_EXERCISE_
In the abstract on ACE gene polymorphism and arterial stiffness, how many patients with type 2 diabetes and how many age-matched control subjects were evaluated?

Association of ACE gene polymorphism with arterial stiffness in patients with type 2 diabetes.

Abstract

OBJECTIVE: To assess the relationship between the insertion (I)/deletion (D) polymorphism of the ACE gene and arterial distensibility in patients with type 2 diabetes and healthy control subjects. RESEARCH DESIGN AND METHODS: Aortic and carotid arterial distensibility were evaluated by measuring aortic pulse-wave velocity (a-PWV) and carotid stiffness beta using an echo-tracking system in 137 patients with type 2 diabetes and 260 age-matched control subjects. RESULTS: a-PWV and carotid stiffness beta were significantly higher in patients with type 2 diabetes than in age-matched control subjects (P < 0.05). Both stiffness beta and a-PWV were significantly higher in the patients with the II genotype than in those with the DD genotype (P < 0.001). In the control subjects, multiple regression analysis showed that age and decreased HDL cholesterol were independently associated with increased a-PWV (R2 = 0.244, P < 0.0001) and that age, systolic and diastolic blood pressure, and BMI were independently associated with increased carotid stiffness beta (R2 = 0.454, P < 0.0001). In the patients with type 2 diabetes, age, gene dose of the I allele, and systolic and diastolic blood pressure were independently associated with increased a-PWV (R2 = 0.545, P < 0.0001), and age, gene dose of the I allele, and systolic blood pressure were associated with increases in carotid stiffness beta (R2 = 0.314, P < 0.0001). CONCLUSIONS: These results suggested that ACE polymorphism is associated with the impairment of aortic and carotid distensibility in patients with type 2 diabetes.

_SOURCE MATERIAL_
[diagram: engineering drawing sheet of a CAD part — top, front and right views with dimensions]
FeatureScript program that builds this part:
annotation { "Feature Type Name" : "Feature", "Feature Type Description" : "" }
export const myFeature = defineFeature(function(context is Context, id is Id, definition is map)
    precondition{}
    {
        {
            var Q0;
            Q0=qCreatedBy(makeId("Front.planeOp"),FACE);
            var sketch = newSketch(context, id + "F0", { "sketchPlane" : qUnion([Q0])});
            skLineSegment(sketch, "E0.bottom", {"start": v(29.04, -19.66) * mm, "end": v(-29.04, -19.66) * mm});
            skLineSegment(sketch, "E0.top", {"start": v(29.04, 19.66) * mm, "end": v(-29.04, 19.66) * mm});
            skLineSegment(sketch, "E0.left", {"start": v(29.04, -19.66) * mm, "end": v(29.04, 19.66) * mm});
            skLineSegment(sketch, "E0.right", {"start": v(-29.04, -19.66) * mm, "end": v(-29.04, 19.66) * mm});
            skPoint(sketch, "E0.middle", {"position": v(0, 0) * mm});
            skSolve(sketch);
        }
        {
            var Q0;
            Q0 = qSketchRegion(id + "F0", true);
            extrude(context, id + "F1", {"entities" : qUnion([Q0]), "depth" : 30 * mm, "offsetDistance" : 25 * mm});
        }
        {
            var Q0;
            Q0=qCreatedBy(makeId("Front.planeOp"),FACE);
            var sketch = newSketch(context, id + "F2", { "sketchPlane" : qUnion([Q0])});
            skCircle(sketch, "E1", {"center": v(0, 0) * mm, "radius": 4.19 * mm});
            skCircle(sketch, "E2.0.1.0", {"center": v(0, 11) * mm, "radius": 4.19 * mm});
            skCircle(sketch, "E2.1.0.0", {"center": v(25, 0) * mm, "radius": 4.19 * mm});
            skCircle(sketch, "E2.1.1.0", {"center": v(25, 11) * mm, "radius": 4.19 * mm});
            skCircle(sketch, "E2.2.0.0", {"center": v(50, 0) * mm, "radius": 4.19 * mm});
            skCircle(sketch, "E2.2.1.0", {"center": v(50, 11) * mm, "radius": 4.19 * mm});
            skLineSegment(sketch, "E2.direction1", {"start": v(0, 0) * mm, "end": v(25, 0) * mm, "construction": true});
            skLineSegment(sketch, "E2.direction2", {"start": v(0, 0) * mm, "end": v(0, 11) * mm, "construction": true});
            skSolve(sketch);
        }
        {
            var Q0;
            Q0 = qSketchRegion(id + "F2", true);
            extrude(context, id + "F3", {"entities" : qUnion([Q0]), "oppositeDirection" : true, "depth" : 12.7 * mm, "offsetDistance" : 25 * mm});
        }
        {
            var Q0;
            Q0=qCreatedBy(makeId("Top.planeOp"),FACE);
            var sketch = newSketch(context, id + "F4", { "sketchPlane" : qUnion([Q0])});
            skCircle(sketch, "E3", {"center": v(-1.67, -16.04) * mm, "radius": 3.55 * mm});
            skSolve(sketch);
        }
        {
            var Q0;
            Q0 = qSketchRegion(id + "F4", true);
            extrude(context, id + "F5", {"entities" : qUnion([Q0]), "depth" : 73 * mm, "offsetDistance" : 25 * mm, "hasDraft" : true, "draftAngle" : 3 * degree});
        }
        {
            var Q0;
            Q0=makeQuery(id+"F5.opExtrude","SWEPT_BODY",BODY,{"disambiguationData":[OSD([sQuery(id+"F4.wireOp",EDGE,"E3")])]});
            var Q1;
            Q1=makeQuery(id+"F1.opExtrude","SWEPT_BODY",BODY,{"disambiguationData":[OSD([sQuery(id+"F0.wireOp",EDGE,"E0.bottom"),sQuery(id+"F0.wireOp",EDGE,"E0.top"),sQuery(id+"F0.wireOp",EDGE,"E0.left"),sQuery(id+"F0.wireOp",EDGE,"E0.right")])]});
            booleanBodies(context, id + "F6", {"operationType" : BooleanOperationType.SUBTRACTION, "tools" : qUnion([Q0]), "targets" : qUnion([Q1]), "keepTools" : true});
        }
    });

_SOLUTION TO THE PROBLEM_
137 patients with type 2 diabetes and 260 age-matched control subjects.